Economy, International Markets, Week in Review
Saudi Arabian economy shows strength as role of oil production fluctuates
As Saudi Arabia approves its state budget for 2026, the country anticipates a narrowing fiscal deficit as they prioritize industrial and logistics sectors in an effort to increase non-oil-based revenue. The country is projecting a deficit of 165 billion riyals ($44 billion), about 3.3% of gross domestic product (GDP).
As Saudi Arabia approves its state budget for 2026, the country anticipates a narrowing fiscal deficit as they prioritize industrial and logistics sectors in an effort to increase non-oil-based revenue. The country is projecting a deficit of 165 billion riyals ($44 billion), about 3.3% of gross domestic product (GDP).
While sizable, the deficit is down from the estimated deficit this year, with lower oil prices and production weighing on revenue, causing spending to exceed the budgeted level by 4%, per Reuters.
Saudi Arabia is more than halfway through the Vision 2030 blueprint for economic transformation introduced in 2016, which calls for hundreds of billions in government investments to wean the country’s economy off its dependence on hydrocarbon revenues.
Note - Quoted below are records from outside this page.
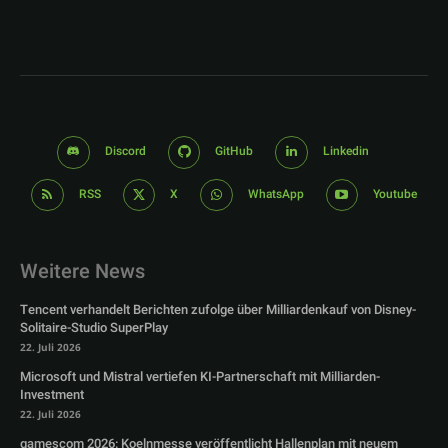
Discord
GitHub
Linkedin
RSS
X
WhatsApp
Youtube
Weitere News
Tencent verhandelt Berichten zufolge über Milliardenkauf von Disney-
Solitaire-Studio SuperPlay
22. Juli 2026
Microsoft und Mistral vertiefen KI-Partnerschaft mit Milliarden-
Investment
22. Juli 2026
gamescom 2026: Koelnmesse veröffentlicht Hallenplan mit neuem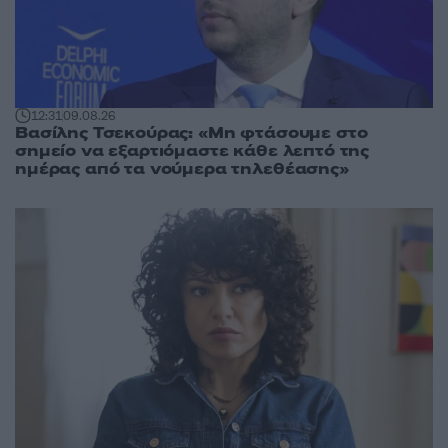
12:31
09.08.26
Βασίλης Τσεκούρας: «Μη φτάσουμε στο
σημείο να εξαρτιόμαστε κάθε λεπτό της
ημέρας από τα νούμερα τηλεθέασης»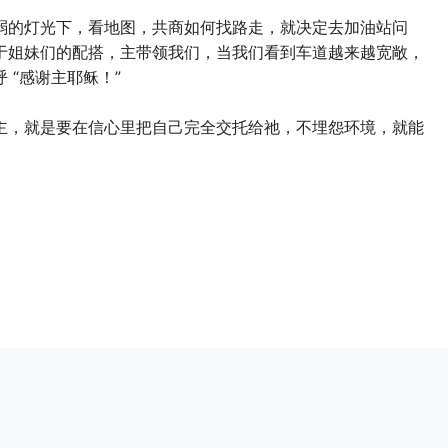
弱的灯光下，看地图，共商如何找路走，就决定去加油站问
于姐妹们的配搭，主带领我们，当我们看到车道越来越宽敞，
呼 “感谢主耶稣！”
主，就是要在信心里把自己完全交托给祂，不埋怨环境，就能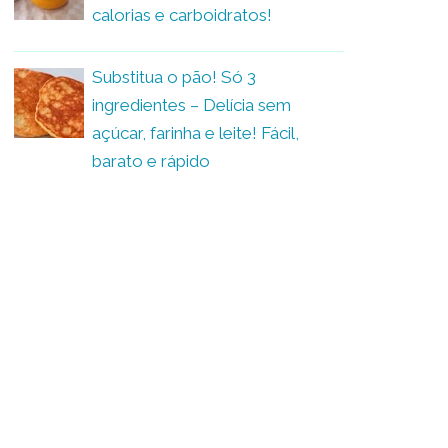
calorias e carboidratos!
Substitua o pão! Só 3
ingredientes – Delícia sem
açúcar, farinha e leite! Fácil,
barato e rápido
The budget marks the third phase of the project, according to Reuters, with a shift in focus from economic reforms to maximizing their impact.
“Our level of spending in the last three budget cycles has been consistent, but now it is about what we are spending on, rather than how much we are spending,” said Saudi Arabian Finance Minister Mohammed Al Jadaan, per Reuters.
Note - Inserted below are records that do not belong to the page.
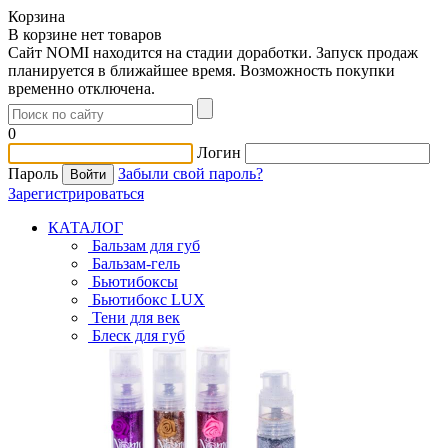
Корзина
В корзине нет товаров
Сайт NOMI находится на стадии доработки. Запуск продаж
планируется в ближайшее время. Возможность покупки
временно отключена.
0
Логин
Пароль
Забыли свой пароль?
Зарегистрироваться
КАТАЛОГ
Бальзам для губ
Бальзам-гель
Бьютибоксы
Бьютибокс LUX
Тени для век
Блеск для губ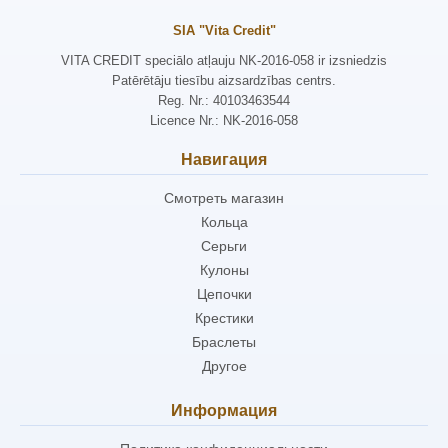
SIA "Vita Credit"
VITA CREDIT speciālo atļauju NK-2016-058 ir izsniedzis
Patērētāju tiesību aizsardzības centrs.
Reg. Nr.: 40103463544
Licence Nr.: NK-2016-058
Навигация
Смотреть магазин
Кольца
Серьги
Кулоны
Цепочки
Крестики
Браслеты
Другое
Информация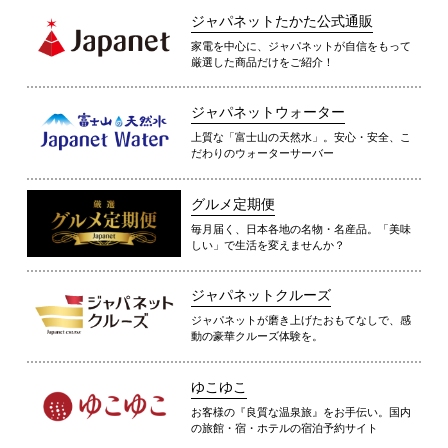
ジャパネットたかた公式通販
家電を中心に、ジャパネットが自信をもって
厳選した商品だけをご紹介！
ジャパネットウォーター
上質な「富士山の天然水」。安心・安全、こ
だわりのウォーターサーバー
グルメ定期便
毎月届く、日本各地の名物・名産品。「美味
しい」で生活を変えませんか？
ジャパネットクルーズ
ジャパネットが磨き上げたおもてなしで、感
動の豪華クルーズ体験を。
ゆこゆこ
お客様の『良質な温泉旅』をお手伝い。国内
の旅館・宿・ホテルの宿泊予約サイト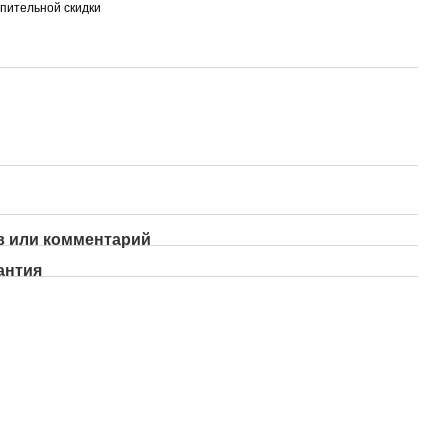
пительной скидки
 или комментарий
антия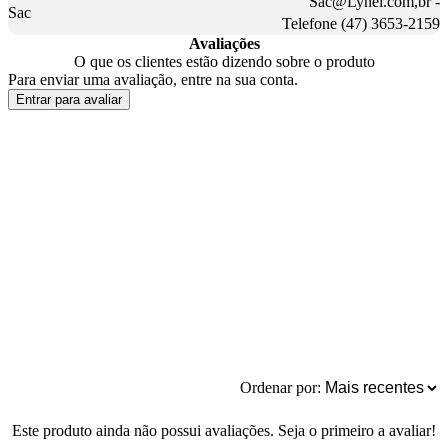
Sac@Lynel.com,br -
Sac
Telefone (47) 3653-2159
Avaliações
O que os clientes estão dizendo sobre o produto
Para enviar uma avaliação, entre na sua conta.
Entrar para avaliar
Ordenar por:
Este produto ainda não possui avaliações. Seja o primeiro a avaliar!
This year the nation saw positive economic growth, with the economy growing by 5% in the third quarter, per Reuters, driven by oil activities expanding by 8.2% year-over-year as well as 4.5% growth in non-oil activity and 1.8% growth in government activity. Saudi Arabia’s GDP increased 1.4% in the third quarter from the previous quarter, likely driven by a 3.1% increase in oil activities.
The country’s expected economic growth is boosted by the gradual unwinding of oil production cuts by the OPEC+ group of nations. After curbing production over several years to support the oil market, the group started easing those curbs in April, according to Reuters.
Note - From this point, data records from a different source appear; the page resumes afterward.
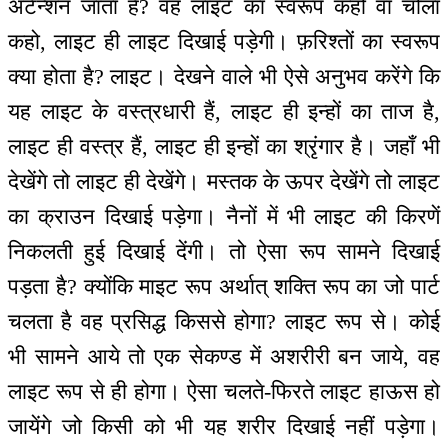
अटेन्शन जाता है? वह लाइट का स्वरूप कहो वा चोला
कहो, लाइट ही लाइट दिखाई पड़ेगी। फ़रिश्तों का स्वरूप
क्या होता है? लाइट। देखने वाले भी ऐसे अनुभव करेंगे कि
यह लाइट के वस्त्रधारी हैं, लाइट ही इन्हों का ताज है,
लाइट ही वस्त्र हैं, लाइट ही इन्हों का श्रृंगार है। जहाँ भी
देखेंगे तो लाइट ही देखेंगे। मस्तक के ऊपर देखेंगे तो लाइट
का क्राउन दिखाई पड़ेगा। नैनों में भी लाइट की किरणें
निकलती हुई दिखाई देंगी। तो ऐसा रूप सामने दिखाई
पड़ता है? क्योंकि माइट रूप अर्थात् शक्ति रूप का जो पार्ट
चलता है वह प्रसिद्ध किससे होगा? लाइट रूप से। कोई
भी सामने आये तो एक सेकण्ड में अशरीरी बन जाये, वह
लाइट रूप से ही होगा। ऐसा चलते-फिरते लाइट हाऊस हो
जायेंगे जो किसी को भी यह शरीर दिखाई नहीं पड़ेगा।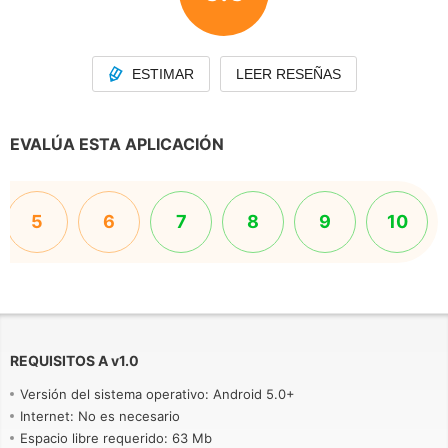
ESTIMAR
LEER RESEÑAS
EVALÚA ESTA APLICACIÓN
5
6
7
8
9
10
REQUISITOS A
v
1.0
Versión del sistema operativo: Android 5.0+
Internet: No es necesario
Espacio libre requerido: 63 Mb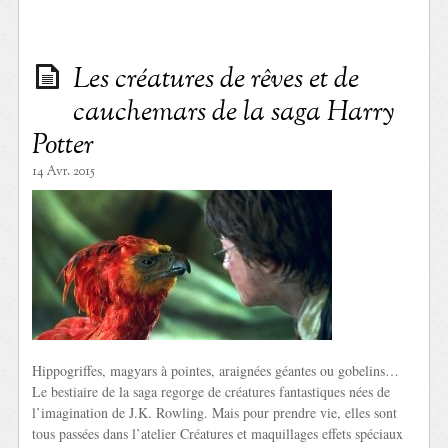
Les créatures de rêves et de
cauchemars de la saga Harry
Potter
14 Avr. 2015
Hippogriffes, magyars à pointes, araignées géantes ou gobelins…
Le bestiaire de la saga regorge de créatures fantastiques nées de
l’imagination de J.K. Rowling. Mais pour prendre vie, elles sont
tous passées dans l’atelier Créatures et maquillages effets spéciaux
Saudi Arabia, the world’s largest oil exporter, reduced the price of its crude oil for customers in Asia, according to the Wall Street Journal, which reflects caution after OPEC+ announced plans to pause output increases in early 2026.
Of the credit managers with recent sales to Saudi Arabia, all of them are selling to existing customers, according to FCIB’s Credit and Collections Survey. About 16% of credit managers with customers in Saudi Arabia do not extend credit to said customers. Of those extending credit in the country, 8% offer 1-30-day terms, 33% offer 31-60-day terms, 16% offer 61-90-day terms and 25% offer over 90-day terms. Credit managers find that customers in Saudi Arabia are 66 days beyond terms on average.
The majority of credit managers find that payment delays are staying the same, with a slight 30% seeing an increase in delays. Of those experiencing delays, the primary causes are cultural norms and customs (60%), billing disputes (40%), customer payment policy (40%) and other disputes (30%).
“Due to global economic struggles, there is more and more AI fraud,” one respondent wrote. “Know who you are selling to and do your due diligence.”
“Saudi Arabian customers need constant reminders, phone calls and sometimes visits,” another respondent wrote. “Continue to stay in contact with the customer and if needed block orders.”